The No. 1 problem faced by sellers in today’s explosively growing electronic marketplace is attracting consumers to their products and then getting them to remember why they’re the best buy. Once customers have sunk their "learning capital" into a product, say Kellogg’s Vikas Mittal and Mohanbir Sawhney, they will be more reluctant to switch to a competing product.
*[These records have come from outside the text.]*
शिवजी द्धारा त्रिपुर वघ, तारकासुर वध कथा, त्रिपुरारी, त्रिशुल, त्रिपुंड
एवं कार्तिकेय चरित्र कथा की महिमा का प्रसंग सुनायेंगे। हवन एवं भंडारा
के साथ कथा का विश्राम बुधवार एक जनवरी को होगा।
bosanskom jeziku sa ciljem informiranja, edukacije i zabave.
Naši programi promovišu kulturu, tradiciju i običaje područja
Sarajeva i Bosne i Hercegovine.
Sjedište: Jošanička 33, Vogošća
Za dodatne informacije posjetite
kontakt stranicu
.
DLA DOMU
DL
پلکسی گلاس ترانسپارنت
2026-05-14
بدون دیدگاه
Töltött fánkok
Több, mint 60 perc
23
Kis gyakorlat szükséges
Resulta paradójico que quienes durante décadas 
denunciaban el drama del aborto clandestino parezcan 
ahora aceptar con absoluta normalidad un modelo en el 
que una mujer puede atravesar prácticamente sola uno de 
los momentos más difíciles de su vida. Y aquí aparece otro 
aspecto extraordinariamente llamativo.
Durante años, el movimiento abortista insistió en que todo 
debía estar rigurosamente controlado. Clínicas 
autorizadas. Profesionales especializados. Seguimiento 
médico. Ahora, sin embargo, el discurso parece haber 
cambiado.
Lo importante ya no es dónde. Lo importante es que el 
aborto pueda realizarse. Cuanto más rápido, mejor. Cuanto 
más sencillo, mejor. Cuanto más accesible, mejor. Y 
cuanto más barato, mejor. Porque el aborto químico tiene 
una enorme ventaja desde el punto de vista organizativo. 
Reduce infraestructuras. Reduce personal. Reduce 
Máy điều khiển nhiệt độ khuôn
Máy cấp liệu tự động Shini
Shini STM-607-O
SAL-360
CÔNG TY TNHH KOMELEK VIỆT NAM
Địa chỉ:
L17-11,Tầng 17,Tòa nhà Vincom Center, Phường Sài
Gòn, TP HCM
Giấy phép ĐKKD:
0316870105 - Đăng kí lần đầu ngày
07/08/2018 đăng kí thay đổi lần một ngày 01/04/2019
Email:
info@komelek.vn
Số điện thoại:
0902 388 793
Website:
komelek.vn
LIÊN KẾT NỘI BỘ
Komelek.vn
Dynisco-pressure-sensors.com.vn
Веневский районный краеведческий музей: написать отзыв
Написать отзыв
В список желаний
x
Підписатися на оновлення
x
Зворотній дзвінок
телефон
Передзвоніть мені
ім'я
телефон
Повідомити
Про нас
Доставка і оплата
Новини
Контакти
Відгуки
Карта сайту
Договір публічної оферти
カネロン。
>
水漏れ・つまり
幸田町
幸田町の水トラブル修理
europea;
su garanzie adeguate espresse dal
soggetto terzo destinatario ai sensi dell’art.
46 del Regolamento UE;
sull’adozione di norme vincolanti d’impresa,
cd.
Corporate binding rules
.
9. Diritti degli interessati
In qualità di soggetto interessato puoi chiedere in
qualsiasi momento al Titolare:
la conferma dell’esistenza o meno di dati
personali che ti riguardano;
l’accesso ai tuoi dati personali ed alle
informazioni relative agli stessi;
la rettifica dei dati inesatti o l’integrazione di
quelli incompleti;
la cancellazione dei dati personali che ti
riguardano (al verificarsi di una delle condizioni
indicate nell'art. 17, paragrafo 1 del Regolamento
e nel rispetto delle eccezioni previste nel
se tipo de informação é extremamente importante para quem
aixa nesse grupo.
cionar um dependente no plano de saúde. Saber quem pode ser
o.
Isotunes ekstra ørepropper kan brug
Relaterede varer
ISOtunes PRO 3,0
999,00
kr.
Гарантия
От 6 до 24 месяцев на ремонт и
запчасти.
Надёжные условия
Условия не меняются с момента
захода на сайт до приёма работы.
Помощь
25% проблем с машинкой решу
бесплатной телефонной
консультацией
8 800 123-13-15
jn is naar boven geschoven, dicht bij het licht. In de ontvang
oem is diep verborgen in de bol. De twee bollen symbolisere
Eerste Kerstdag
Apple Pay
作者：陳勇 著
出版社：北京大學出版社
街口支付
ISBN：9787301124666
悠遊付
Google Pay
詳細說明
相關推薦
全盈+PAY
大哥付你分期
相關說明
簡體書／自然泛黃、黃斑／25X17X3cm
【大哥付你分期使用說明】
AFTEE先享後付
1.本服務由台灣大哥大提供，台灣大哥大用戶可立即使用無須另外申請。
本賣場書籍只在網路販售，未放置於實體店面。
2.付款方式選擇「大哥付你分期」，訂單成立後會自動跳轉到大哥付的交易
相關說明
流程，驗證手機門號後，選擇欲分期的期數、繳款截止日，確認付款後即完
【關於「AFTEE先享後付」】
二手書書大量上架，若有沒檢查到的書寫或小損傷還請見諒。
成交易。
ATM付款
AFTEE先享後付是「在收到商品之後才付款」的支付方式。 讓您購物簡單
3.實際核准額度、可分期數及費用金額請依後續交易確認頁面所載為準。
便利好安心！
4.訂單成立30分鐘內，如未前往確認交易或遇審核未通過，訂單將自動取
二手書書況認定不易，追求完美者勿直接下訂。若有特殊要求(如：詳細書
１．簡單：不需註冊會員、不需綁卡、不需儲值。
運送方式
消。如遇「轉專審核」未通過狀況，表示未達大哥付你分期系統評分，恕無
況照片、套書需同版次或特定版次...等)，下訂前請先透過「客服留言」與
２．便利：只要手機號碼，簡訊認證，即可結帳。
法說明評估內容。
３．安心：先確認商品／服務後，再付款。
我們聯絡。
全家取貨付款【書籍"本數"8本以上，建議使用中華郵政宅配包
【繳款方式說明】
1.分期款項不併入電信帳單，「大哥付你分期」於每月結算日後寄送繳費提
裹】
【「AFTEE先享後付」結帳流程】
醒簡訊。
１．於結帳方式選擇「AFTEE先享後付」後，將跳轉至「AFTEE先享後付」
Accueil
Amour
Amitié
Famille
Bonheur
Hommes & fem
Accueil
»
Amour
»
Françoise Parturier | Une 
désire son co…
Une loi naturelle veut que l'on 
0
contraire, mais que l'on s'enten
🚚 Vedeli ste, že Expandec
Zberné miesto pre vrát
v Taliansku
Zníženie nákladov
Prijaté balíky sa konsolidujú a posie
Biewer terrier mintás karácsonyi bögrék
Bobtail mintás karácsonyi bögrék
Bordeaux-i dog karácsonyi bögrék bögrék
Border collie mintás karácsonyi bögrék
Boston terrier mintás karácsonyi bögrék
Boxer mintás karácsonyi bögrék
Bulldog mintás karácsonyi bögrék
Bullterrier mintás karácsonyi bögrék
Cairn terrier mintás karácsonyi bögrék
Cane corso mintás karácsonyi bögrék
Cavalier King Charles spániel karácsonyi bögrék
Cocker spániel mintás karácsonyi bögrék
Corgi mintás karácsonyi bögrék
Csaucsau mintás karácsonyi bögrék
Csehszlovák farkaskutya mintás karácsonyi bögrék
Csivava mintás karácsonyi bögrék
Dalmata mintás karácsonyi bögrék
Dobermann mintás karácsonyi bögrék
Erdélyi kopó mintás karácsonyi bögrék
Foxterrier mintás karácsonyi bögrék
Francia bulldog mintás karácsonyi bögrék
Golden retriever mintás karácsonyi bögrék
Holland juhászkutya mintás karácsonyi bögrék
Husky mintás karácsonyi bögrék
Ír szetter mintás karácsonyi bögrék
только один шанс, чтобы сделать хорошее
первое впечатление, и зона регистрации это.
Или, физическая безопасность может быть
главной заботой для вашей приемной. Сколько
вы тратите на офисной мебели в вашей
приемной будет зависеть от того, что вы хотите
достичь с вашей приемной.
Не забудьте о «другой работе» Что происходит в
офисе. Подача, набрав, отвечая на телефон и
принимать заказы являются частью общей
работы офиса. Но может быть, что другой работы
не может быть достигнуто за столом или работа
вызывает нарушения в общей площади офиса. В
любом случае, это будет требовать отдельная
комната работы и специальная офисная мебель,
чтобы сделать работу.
They’re also more likely to see a satisfactory return on the time they’ve invested in mastering the product once they’ve started using it.

"Marketers of information products must therefore design effective learning experiences for consumers," say Mittal and Sawhney, and "this involves carefully managing the order in which people find out about product attributes, matching the learning experience to the user’s require-ments and ensuring that any new technical vocabulary meshes with existing knowledge." This last point is particularly relevant today where new electronic products are routinely described using language such as "…various configurations combine 210-400 MHz"G3" chips with either 512K or 1 Mbyte of backside cache."

While electronic commerce is a mere youngster in the venerable world of marketing, com- pany/customer symbiosis has been around since entrepreneurs and their suppliers first realized that if you want to get a little you’ve got to give a little, which, say Kellogg’s Anderson and Carpenter, has been sweetening deals for years. A pigment supplier was able to get an extra half a cent per pound for providing its pigment in easy to handle slurry form rather than in 50-pound dry bags. And McKinsey consultants contend that a 1% improvement in price, assuming no volume loss, increases a supplier firm’s operating profits by 11%.

In this three-part review of Mastering Marketing we’ve looked at how marketing know-how is being put to work today and how it will be improving bottom lines into the 21st century. There has never been a more exciting time to reexamine the old maxim that nothing happens until somebody sells something.